Nursing homes face constant criticism. Most recently, nursing homes have been consistently questioned and scrutinized for the amount of therapy provided to the people for whom we provide care.

Some say it is too much therapy, others too little. Now critics are using a recent study in the, “Journal of the American Medical Directors Association (JAMDA)” to go one step further by accusing nursing homes of inappropriately providing increasingly intense levels of rehabilitation to long-stay residents nearing the end of life.

{mosads}The entire issue of how much care to provide at the end of life is a challenging question surrounded by medical, theological and ethical issues. Nursing homes — because of the nature of the work and the characteristics of the long-term residents for whom we care — face this reality every single day. 

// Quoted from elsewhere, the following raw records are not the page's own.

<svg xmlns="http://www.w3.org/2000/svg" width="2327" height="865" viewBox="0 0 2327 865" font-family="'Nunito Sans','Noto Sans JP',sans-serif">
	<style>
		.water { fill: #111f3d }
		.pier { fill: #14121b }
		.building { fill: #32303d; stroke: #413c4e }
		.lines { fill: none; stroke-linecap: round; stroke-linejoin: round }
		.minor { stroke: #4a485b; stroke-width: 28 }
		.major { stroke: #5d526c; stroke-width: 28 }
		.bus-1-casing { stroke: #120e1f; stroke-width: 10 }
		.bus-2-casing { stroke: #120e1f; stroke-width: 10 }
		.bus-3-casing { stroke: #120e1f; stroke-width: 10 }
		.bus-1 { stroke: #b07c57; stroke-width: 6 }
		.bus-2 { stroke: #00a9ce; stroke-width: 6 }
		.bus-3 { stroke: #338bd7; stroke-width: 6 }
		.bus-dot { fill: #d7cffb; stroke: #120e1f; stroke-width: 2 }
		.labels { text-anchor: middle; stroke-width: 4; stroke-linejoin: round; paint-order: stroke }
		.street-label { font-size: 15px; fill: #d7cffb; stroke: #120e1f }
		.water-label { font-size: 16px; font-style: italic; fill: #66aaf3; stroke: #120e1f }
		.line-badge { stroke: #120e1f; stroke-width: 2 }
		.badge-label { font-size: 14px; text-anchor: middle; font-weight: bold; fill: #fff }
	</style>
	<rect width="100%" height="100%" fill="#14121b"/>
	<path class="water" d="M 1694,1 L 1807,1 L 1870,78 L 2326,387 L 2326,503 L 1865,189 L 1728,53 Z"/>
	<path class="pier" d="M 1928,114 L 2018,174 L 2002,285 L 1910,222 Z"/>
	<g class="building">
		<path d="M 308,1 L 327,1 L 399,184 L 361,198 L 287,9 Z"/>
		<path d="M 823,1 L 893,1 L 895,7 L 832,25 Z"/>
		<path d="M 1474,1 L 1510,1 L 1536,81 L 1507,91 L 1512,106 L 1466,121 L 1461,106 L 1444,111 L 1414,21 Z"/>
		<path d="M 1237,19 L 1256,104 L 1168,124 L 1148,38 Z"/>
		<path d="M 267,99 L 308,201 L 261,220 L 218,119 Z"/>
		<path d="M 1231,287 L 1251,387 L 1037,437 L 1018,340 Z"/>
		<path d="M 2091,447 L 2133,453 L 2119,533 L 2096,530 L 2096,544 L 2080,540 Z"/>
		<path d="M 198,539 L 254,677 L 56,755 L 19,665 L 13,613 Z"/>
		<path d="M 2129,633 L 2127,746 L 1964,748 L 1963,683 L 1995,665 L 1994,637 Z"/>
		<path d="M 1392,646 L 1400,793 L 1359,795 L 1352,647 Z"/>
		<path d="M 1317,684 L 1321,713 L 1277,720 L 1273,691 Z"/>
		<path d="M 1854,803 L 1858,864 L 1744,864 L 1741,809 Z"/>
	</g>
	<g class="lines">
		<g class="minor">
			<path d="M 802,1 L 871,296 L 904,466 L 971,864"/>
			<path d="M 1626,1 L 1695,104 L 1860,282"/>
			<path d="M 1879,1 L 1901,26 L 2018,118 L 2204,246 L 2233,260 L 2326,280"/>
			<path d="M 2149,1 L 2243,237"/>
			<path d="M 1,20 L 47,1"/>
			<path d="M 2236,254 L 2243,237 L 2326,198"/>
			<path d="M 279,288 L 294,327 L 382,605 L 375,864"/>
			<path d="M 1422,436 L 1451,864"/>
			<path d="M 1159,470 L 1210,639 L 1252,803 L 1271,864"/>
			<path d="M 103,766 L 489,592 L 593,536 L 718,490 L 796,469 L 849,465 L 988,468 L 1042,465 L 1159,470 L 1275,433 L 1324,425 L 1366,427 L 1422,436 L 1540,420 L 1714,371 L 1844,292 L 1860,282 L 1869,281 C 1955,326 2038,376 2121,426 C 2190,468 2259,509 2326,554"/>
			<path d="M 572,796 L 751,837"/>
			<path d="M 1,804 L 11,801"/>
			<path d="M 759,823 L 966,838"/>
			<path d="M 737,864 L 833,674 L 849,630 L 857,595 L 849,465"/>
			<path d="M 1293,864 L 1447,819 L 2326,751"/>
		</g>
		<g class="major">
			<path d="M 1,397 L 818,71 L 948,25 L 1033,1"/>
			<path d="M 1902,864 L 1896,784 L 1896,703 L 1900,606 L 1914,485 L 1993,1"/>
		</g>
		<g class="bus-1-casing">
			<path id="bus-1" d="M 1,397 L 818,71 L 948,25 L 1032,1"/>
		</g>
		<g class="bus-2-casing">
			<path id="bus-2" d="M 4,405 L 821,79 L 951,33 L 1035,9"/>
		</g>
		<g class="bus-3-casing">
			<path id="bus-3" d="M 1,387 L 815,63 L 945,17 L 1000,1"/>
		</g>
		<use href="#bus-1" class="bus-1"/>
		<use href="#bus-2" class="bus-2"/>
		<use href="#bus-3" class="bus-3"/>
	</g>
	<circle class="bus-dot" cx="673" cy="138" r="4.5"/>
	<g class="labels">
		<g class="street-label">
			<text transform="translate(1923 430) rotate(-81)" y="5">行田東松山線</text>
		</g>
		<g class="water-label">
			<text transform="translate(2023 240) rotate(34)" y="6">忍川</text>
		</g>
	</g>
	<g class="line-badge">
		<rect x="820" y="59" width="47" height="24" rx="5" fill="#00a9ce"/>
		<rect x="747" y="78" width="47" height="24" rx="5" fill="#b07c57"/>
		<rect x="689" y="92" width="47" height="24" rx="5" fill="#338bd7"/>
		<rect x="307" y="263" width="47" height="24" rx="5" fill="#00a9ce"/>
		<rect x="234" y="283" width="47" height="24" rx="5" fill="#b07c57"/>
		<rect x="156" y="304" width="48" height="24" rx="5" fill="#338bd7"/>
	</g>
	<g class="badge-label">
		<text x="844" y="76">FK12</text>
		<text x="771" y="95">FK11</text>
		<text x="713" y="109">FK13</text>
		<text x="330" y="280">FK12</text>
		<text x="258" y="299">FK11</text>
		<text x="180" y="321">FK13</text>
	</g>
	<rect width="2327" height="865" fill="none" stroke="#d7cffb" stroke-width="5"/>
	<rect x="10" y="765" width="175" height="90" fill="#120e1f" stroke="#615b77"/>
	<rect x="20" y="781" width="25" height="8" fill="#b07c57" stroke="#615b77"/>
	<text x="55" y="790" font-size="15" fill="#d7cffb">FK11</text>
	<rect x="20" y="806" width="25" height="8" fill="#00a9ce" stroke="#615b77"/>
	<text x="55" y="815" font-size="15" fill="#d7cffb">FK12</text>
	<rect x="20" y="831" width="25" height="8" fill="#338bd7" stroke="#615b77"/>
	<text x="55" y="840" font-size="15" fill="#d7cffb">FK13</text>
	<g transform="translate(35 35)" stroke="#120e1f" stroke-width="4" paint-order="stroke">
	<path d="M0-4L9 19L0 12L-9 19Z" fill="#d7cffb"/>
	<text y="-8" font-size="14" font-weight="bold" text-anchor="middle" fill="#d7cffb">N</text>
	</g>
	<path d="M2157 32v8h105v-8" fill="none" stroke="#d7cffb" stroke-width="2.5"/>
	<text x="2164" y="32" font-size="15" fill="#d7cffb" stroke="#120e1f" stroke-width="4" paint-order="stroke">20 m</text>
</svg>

Health-care consumers have access to more information today than ever before. There are numerous publicly available studies that tout the benefits that rehabilitation therapies can have on quality of life — even in late life. These studies and clinical guidelines from the Journal of the American Medical Association, the Journal of Gerontology and even JAMDA itself have demonstrated that for certain nursing home patients, higher-intensity rehabilitation results in better outcomes than lower-intensity traditional therapies. Educated consumers are asking for more therapy because they believe it works.

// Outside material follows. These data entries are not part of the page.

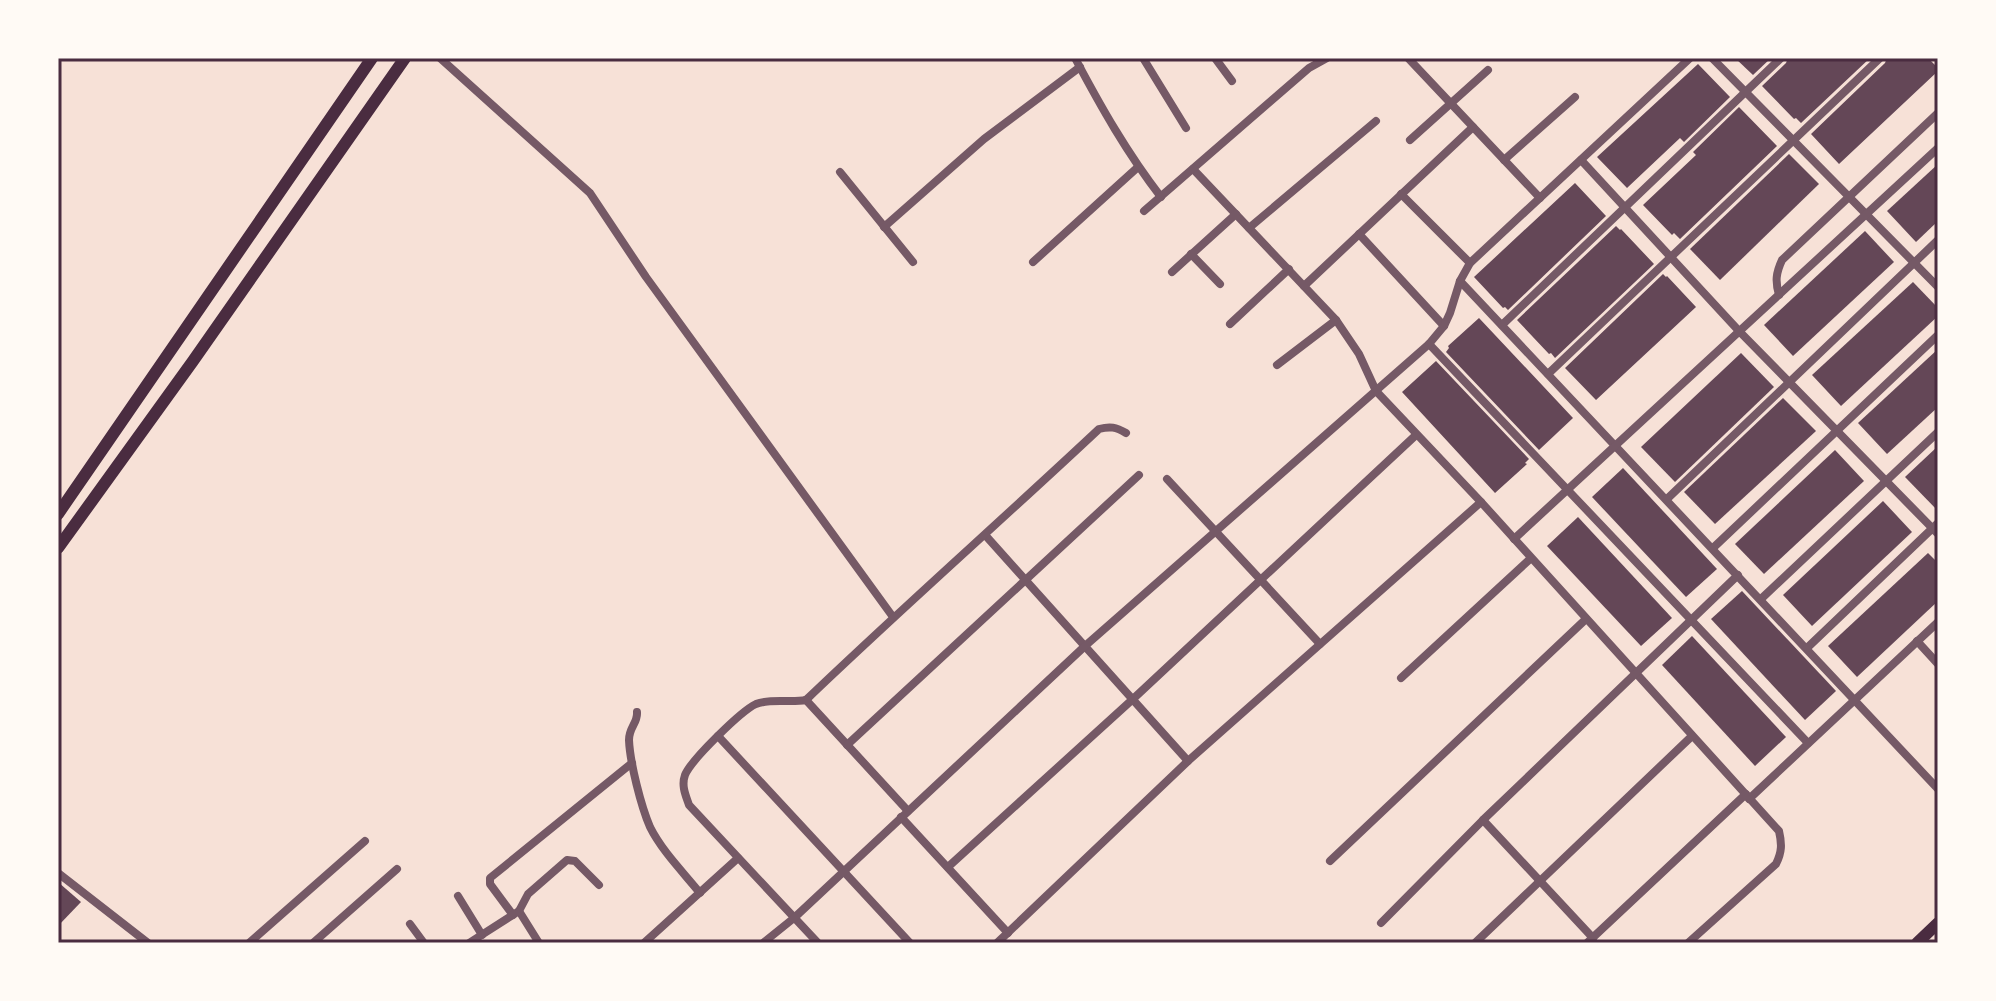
<svg xmlns="http://www.w3.org/2000/svg" width="1996" height="1001" font-family="Arial,sans-serif">
<style>
.building{fill:#644757}
.lines{fill:none;stroke-linecap:round;stroke-linejoin:round}
.minor{stroke:#755966;stroke-width:8}
.primary{stroke:#4a2c40;stroke-width:12}
.neatline{fill:none;stroke:#4a2c40;stroke-width:3}
</style>
<rect width="100%" height="100%" fill="#f7e1d7"/>
<!-- building -->
<g class="building">
<path d="M1735,58H1771L1753,75Z"/>
<path d="M1788,58H1870L1801,123L1796,118L1794,119L1762,86L1786,63Z"/>
<path d="M1887,58H1928L1938,68V71L1839,164L1811,134L1885,63Z"/>
<path d="M1698,64L1730,97L1684,142L1680,138L1627,188L1597,157Z"/>
<path d="M1739,107L1777,146L1680,239L1674,233L1672,235L1643,205L1696,155L1693,152Z"/>
<path d="M1789,154L1819,184L1720,280L1690,249Z"/>
<path d="M1938,164V221L1916,242L1887,211Z"/>
<path d="M1575,183L1606,216L1508,310L1505,307L1503,308L1474,277Z"/>
<path d="M1616,226L1620,230L1621,229L1654,264L1555,358L1551,353L1549,354L1517,320Z"/>
<path d="M1865,231L1894,262L1793,356L1764,325Z"/>
<path d="M1663,274L1666,277L1667,276L1696,307L1596,400L1565,368Z"/>
<path d="M1913,282L1938,308V316L1841,406L1812,375Z"/>
<path d="M1479,318L1573,418L1539,450L1446,352L1449,348L1448,346Z"/>
<path d="M1938,349V407L1887,454L1858,423Z"/>
<path d="M1741,353L1774,387L1675,482L1641,447Z"/>
<path d="M1436,361L1529,459L1525,463L1527,464L1495,493L1402,392Z"/>
<path d="M1783,398L1816,431L1715,524L1684,492Z"/>
<path d="M1938,446V511L1905,477Z"/>
<path d="M1835,450L1864,481L1764,574L1735,544Z"/>
<path d="M1623,468L1717,569L1686,597L1592,497Z"/>
<path d="M1883,501L1912,532L1812,626L1783,595Z"/>
<path d="M1578,517L1672,618L1641,646L1547,546Z"/>
<path d="M1928,553L1938,563V601L1857,677L1828,646Z"/>
<path d="M1742,591L1836,691L1805,720L1711,619Z"/>
<path d="M1692,636L1786,737L1755,766L1662,665Z"/>
<path d="M58,882L81,902L58,926Z"/>
</g>
<g class="lines">
<!-- minor -->
<g class="minor">
<path d="M440,58L590,193L646,277L893,617"/>
<path d="M1075,58C1101,107 1127,153 1161,197"/>
<path d="M1143,58L1186,128"/>
<path d="M1215,58L1232,81"/>
<path d="M1408,58L1540,198"/>
<path d="M1712,58L1938,287"/>
<path d="M1410,140L1488,70"/>
<path d="M1504,160L1575,97"/>
<path d="M1581,160L1739,331L1938,534"/>
<path d="M1193,169L1336,320L1359,354L1376,391L1481,502L1779,831C1782,844 1782,852 1776,864L1688,943"/>
<path d="M840,172L913,262"/>
<path d="M1401,194L1470,263"/>
<path d="M1144,211L1309,68L1327,58"/>
<path d="M884,227L984,139L1080,67"/>
<path d="M1249,228L1376,121"/>
<path d="M1359,234L1444,326"/>
<path d="M1191,254L1220,284"/>
<path d="M1033,262L1138,167"/>
<path d="M1172,272L1236,214"/>
<path d="M1460,281L1938,789"/>
<path d="M1304,286L1473,127"/>
<path d="M1779,295C1775,281 1776,273 1782,260L1938,113"/>
<path d="M1230,324L1289,269"/>
<path d="M1502,325L1781,58"/>
<path d="M1429,344L1808,743"/>
<path d="M1277,365L1336,320"/>
<path d="M1548,374L1880,58"/>
<path d="M1167,479L1320,644"/>
<path d="M1667,499L1938,240"/>
<path d="M986,536L1188,761"/>
<path d="M1514,539L1938,148"/>
<path d="M1713,548L1938,335"/>
<path d="M1761,599L1938,432"/>
<path d="M1917,641L1938,664"/>
<path d="M1807,648L1938,523"/>
<path d="M1401,678L1530,559"/>
<path d="M806,700C902,608 1002,520 1099,429C1110,426 1116,427 1126,433"/>
<path d="M806,700C790,703 771,698 756,704C741,711 691,760 685,775C681,786 686,796 689,805L818,943"/>
<path d="M806,700L908,811"/>
<path d="M637,712C638,723 629,727 629,740C630,763 641,806 650,827C662,851 683,872 700,893"/>
<path d="M718,736L910,943"/>
<path d="M847,745L1139,475"/>
<path d="M1749,799L1938,622"/>
<path d="M901,817L1008,933"/>
<path d="M1483,820L1593,938"/>
<path d="M1330,861L1586,619"/>
<path d="M948,867L1133,699L1416,435"/>
<path d="M58,873L148,943"/>
<path d="M458,896L482,935"/>
<path d="M519,911L539,943"/>
<path d="M513,915L490,884V878L632,763"/>
<path d="M1381,923L1483,820L1738,575"/>
<path d="M410,924L424,943"/>
<path d="M249,943L365,841"/>
<path d="M313,943L397,869"/>
<path d="M469,943L519,911L528,894L567,860L575,861L599,885"/>
<path d="M644,943L738,858"/>
<path d="M763,943L794,918L1085,646L1429,344L1444,326L1450,313L1460,281L1470,263L1690,58"/>
<path d="M997,943L1188,761L1481,502"/>
<path d="M1475,943L1692,736"/>
<path d="M1587,943L1746,794"/>
</g>
<!-- primary -->
<g class="primary">
<path d="M58,514L372,58"/>
<path d="M58,548L193,361L405,58"/>
<path d="M1917,943L1938,923"/>
</g>
</g>
<!-- border -->
<rect width="1996" height="1001" fill="none" stroke="#fffaf5" stroke-width="120"/>
<rect x="60" y="60" width="1876" height="881" class="neatline"/>
</svg>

Ultimately, care decisions should be made based on each individual person’s needs. Deciding what is best for each patient requires close collaboration between residents, families, physicians, direct care nursing staff, rehabilitation therapists and other health-care professionals to make educated decisions on how much and what kind of care to provide.

Medicare regulations require that nursing homes evaluate and modify a long-stay resident’s care plan when there is a health change, including a decline in function. Should a long-stay resident be hospitalized then return to a nursing home, the care team is required to perform assessments to determine the right plan of care. That plan may include rehabilitation and therapy to help address functional losses associated with the recent hospitalization.

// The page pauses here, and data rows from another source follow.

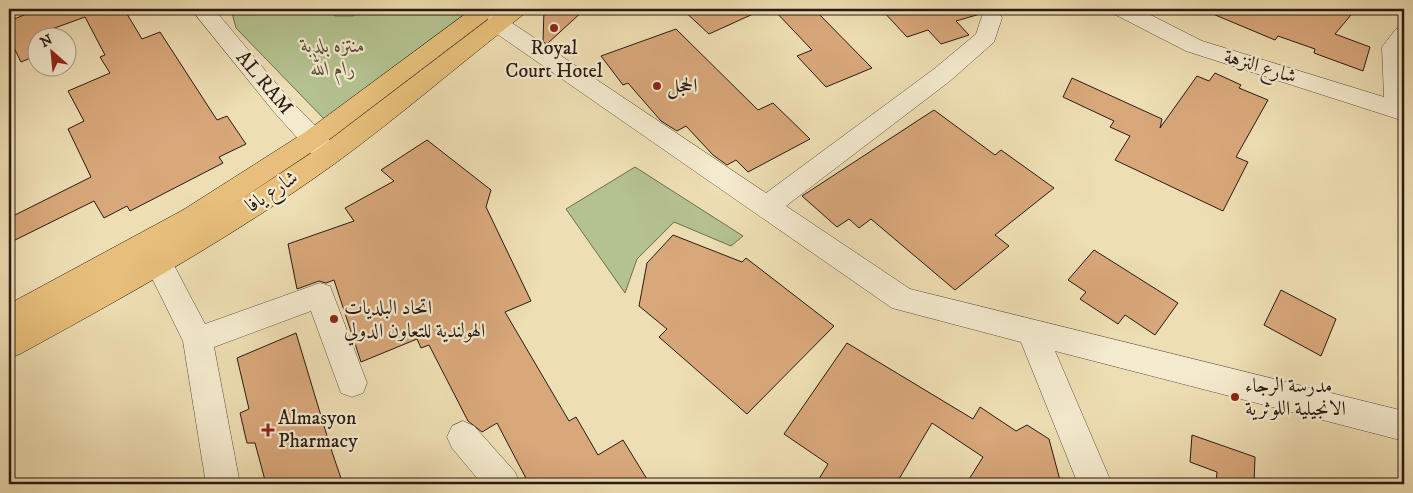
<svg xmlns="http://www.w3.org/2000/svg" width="1413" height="493" viewBox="0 0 1413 493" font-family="'IM FELL DW Pica',Amiri,serif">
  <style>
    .green { fill: #b4c290; stroke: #6e6e52 }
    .water { fill: #99bcaf; stroke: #6c7b71 }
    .building { fill: #d8a77a; stroke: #291a13 }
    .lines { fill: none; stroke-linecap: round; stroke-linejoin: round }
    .minor-casing { stroke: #5a4b3b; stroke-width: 1 }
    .major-casing { stroke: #291a13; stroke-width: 1 }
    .minor { fill: #f4eace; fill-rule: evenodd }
    .major { fill: #e7bf7a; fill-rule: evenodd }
    .poi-dot { fill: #8f2418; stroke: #f4eace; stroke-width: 2 }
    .labels { text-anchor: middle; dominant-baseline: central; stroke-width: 4.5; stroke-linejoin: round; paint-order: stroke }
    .park-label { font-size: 20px; font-style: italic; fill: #534c38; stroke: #f4eace }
    .poi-label { font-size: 20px; fill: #291a13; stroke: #f4eace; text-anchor: start }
    .street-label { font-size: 20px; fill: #291a13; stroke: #f4eace }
  </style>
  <rect width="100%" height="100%" fill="#eedeb3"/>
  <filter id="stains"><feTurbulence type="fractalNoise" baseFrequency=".004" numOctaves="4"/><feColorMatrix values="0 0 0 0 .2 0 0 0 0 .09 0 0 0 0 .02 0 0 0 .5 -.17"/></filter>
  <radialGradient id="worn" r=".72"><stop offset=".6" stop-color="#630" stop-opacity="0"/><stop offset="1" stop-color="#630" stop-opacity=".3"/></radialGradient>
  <path class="green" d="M 238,9 L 480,9 L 327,122 L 236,28 L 232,13 Z
    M 635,167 L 743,236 L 731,246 L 674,222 L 637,259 L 625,293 L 566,209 Z"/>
  <path class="water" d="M 329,9 L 365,9 L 353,16 L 335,16 Z"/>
  <path class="building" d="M 39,9 L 124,9 L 142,39 L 160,32 L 217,120 L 227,116 L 246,144 L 219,157 L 223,163 L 130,211 L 127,206 L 104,218 L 94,201 L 9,243 L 9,218 L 91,177 L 68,129 L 84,121 L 68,91 L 110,73 L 100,57 L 105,55 L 85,17 L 38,34 L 38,55 L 21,62 L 9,38 L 9,21 Z
    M 544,9 L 585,9 L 547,44 L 543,42 Z
    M 682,9 L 764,9 L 709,34 Z
    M 773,9 L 814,9 L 872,68 L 826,87 L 797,56 L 812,50 Z
    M 881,9 L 979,9 L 980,14 L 956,21 L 969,35 L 941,44 L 928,30 L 907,37 Z
    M 1201,9 L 1356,9 L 1335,34 L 1370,47 L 1363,71 L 1314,53 L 1315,49 L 1278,36 L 1275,40 Z
    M 676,29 L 758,110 L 773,103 L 810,139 L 748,172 L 736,160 L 727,165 L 713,155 L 686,126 L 677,131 L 661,121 L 628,83 L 623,85 L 601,56 Z
    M 1215,73 L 1241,85 L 1239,88 L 1268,100 L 1236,157 L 1248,162 L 1223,211 L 1115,160 L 1130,136 L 1110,127 L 1114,121 L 1063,97 L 1072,78 L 1162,119 L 1160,128 L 1197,76 L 1209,81 Z
    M 934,110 L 995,155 L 1001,150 L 1054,188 L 995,235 L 1009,246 L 955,290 L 871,219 L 859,228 L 849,219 L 837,227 L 802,196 Z
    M 427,140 L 491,190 L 486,207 L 531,301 L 505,312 L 569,421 L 576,417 L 598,455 L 623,440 L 650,484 L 529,484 L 497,423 L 482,432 L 468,421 L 429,345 L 421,348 L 417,339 L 361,362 L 334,280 L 326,283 L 319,281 L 297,289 L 288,244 L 354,221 L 345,208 L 394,181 L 381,170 Z
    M 673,235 L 742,262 L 746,258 L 834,326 L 747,414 L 659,337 L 667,329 L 639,306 L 647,263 Z
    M 1094,250 L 1178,303 L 1155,335 L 1125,315 L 1118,324 L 1080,299 L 1086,292 L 1068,280 Z
    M 1281,290 L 1336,319 L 1321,356 L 1264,325 Z
    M 296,333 L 331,449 L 343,484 L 266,484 L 255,443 L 247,443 L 240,413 L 249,409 L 237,358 Z
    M 847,343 L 973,419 L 980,407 L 1016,431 L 1027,425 L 1049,439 L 1061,484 L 966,484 L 983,457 L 932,423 L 896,484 L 816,484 L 828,464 L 784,434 Z
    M 1192,435 L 1255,457 L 1254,484 L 1216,484 L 1217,472 L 1190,462 Z"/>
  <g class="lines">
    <defs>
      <path id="minor" d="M 191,9 L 214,9 L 290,100 L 337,148 L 341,155 L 337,162 L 328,164 L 319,162 L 274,112 Z
        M 490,9 L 512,9 L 509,21 L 766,193 L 934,69 L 976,34 L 983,13 L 991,11 L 999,13 L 1002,18 L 994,42 L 950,81 L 786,206 L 910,289 L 1404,411 L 1404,441 L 1055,351 L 1112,484 L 1078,484 L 1021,342 L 892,308 L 490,29 L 487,24 Z
        M 1111,9 L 1139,9 L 1202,41 L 1384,97 L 1382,47 L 1396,29 L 1404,27 L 1404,121 L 1186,51 L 1114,14 Z
        M 159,252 L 169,256 L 205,324 L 320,283 L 330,286 L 367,383 L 363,393 L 352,397 L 341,393 L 311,311 L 214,347 L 240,484 L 206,484 L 183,341 L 145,264 L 149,256 Z
        M 463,421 L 474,426 L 515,472 L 520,484 L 482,484 L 452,448 L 447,437 L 452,426 Z"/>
      <path id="major" d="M 472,9 L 497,9 L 494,14 L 322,145 L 234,204 L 319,148 L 502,9 L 527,9 L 524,14 C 461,63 401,115 337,162 C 236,235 128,295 20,354 L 9,358 L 9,304 L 183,210 L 304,133 Z"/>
    </defs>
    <use href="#minor" class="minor-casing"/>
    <use href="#major" class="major-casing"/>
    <use href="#minor" class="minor"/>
    <use href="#major" class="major"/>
  </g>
  <g class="poi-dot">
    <circle cx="554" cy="28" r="5"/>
    <circle cx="657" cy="86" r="5"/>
    <circle cx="334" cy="319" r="5"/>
    <circle cx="1235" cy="397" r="5"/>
    <path d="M265.5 422.5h5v5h5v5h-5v5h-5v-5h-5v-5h5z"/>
  </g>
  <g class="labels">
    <g class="park-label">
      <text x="333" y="46">منتزه بلدية<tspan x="333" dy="23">رام الله</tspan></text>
    </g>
    <g class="poi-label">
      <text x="554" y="48" text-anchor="middle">Royal<tspan x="554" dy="23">Court Hotel</tspan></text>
      <text x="667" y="86">الحجل</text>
      <text x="344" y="308">اتحاد البلديات<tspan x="344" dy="23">الهولندية للتعاون الدولي</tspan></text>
      <text x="1245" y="386">مدرسة الرجاء<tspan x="1245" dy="23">الانجيلية اللوثرية</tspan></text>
      <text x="278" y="418">Almasyon<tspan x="278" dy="23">Pharmacy</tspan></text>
    </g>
    <g class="street-label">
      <text transform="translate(1260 67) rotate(17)">شارع النزهة</text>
      <text transform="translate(264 83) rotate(50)">AL RAM</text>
      <text transform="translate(272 192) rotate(-34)">شارع يافا</text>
    </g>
  </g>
  <rect width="1413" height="493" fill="none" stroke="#eedeb3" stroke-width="30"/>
  <rect x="10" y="10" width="1393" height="473" fill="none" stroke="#291a13" stroke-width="2.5"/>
  <rect x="15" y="15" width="1383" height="463" fill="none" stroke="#291a13"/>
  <g transform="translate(52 52) rotate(333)"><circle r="24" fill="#f4eace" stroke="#a39783"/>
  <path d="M0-4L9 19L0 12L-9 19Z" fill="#8f2418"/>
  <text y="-8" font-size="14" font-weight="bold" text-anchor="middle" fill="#291a13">N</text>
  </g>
  <rect width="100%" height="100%" filter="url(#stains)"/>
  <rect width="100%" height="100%" fill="url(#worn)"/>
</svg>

Using the JAMDA study to make broad generalizations about therapy for nursing home residents is a mistake. Only about two percent of the patients included in the study within one state received what the authors characterize as potentially excessive “dose” of therapy. The authors acknowledge they did nothing to evaluate care goals or potential benefits from the therapy that was provided. I have seen firsthand residents in nursing homes that have benefited from therapy at all stages of life.

Nursing homes don’t have a crystal ball. A recent study highlighted in Forbes magazine pointed out that the health care community is not good at predicting death, and that using spending in late life “… as a proxy for futile care is deeply flawed.” 

Instead of speculating, we should rely on the real doctors who know the resident and have ordered therapy. Caregivers and physicians are not thinking about studies that show nursing homes should deliver more or less therapy. They are thinking about what’s best for their residents.

There are many complex issues that go into determining exactly how much therapy is the right amount. We may never be able to answer that question and in the meantime, we should not deny residents, families, and physicians the care they need, desire and deserve.  

Mark Parkinson is the president and CEO of American Health Care Association and National Center for Assisted Living.